+++ Source text +++
For No Good Reason Page #2

Synopsis: Johnny Depp pays a visit to Ralph Steadman, the renown artist and the last of the original Gonzo visionaries who worked alongside Hunter S. Thompson.
Director(s): Charlie Paul
Production: Sony Pictures Classics
  2 nominations.
 
IMDB:
7.0
Metacritic:
56
Rotten Tomatoes:
63%
R
Year:
2012
89 min
£67,105
Website
49 Views


"Excuse me.

"Uh, are you...

Are you Ralph Steadman?"

He said, uh,

"Would you like a drink?"

Anyway, we went on

this binge for a week.

I was making notes

and drawing.

Hunter said,

"It's a filthy habit

"you've got there,

scribbling dark pictures.

"And around these parts

that's an insult."

He said,

"I've got a horrible feeling

"we're gonna have

to get out of here."

From that point on,

the weekend

became a vicious

drunken nightmare.

We both went

completely to pieces,

and since poor Steadman had no choice

but to take what came his way,

he was subjected to

shock after shock.

We sort of went

along with whatever happened,

and we'd made

that agreement

with ourselves, you know,

between each other.

"That's what we do. We just

go and see what happens."

"I'll do the drawings,

you write," you know?

So that became

the beginning of Gonzo.

Now, looking down

from the press box,

I pointed to the huge grassy

meadow enclosed by the track.

"That whole thing," I said,

"will be jammed with people,

"50,000 or so, most of

them staggering drunk.

"It's a fantastic scene,

thousands of people fainting,

"crying, copulating,

trampling each other

"and fighting with

broken whiskey bottles."

I think what he saw,

in our connection, was

somebody that somehow

saw the thing in pictures as

he saw it in words, you know.

And that seemed to me to be part

of the whole chemistry of it,

that our chemistry there

made Gonzo possible.

"What I'm trying to find,"

he said, Hunter,

"is a certain kind

of Kentucky face,

"the face of

the Kentucky Derby."

And the point is that

by the end of the week,

the very face

we were looking for

was us looking back

at ourselves in the mirror.

I don't recognize

anyone anymore.

Yeah. Ah.

What I in fact had done,

without realizing it,

was scored

a bull's-eye first time...

Yeah.

...on my first

visit to America.

I mean, I met up

with the one man

I needed to meet

in all the world,

in the whole of America,

to work with.

Yeah.

I got very depressed when I got

back on the plane to England,

because I was going

to have to go back

to a completely conventional

cartoon job.

And that really didn't fill

me with much happiness.

Let's go, Beanie.

Now, take it easy.

A bit... Ever so free.

A phone call

came and it was Hunter.

"Ralph,

I've got this manuscript.

"Could you do us

a dozen drawings

"of something that

could go with it?"

"Well," I said, "I'll try."

And I just, uh,

set about it.
+++ Data listing +++
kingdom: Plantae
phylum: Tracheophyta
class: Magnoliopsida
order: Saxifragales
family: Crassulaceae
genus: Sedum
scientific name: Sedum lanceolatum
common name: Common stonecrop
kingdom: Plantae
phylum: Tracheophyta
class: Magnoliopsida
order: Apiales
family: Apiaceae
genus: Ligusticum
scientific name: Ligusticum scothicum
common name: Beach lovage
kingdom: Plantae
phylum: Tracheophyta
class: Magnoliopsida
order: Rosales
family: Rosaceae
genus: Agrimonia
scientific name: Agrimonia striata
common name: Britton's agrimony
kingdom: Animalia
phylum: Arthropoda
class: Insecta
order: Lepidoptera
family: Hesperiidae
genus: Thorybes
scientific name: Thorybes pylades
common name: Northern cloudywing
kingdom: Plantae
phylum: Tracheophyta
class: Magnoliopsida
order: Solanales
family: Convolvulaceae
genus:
+++
> Exercise objective
In the source text, how many drawings does Hunter ask Ralph to do to go with his manuscript?

> Response
A dozen.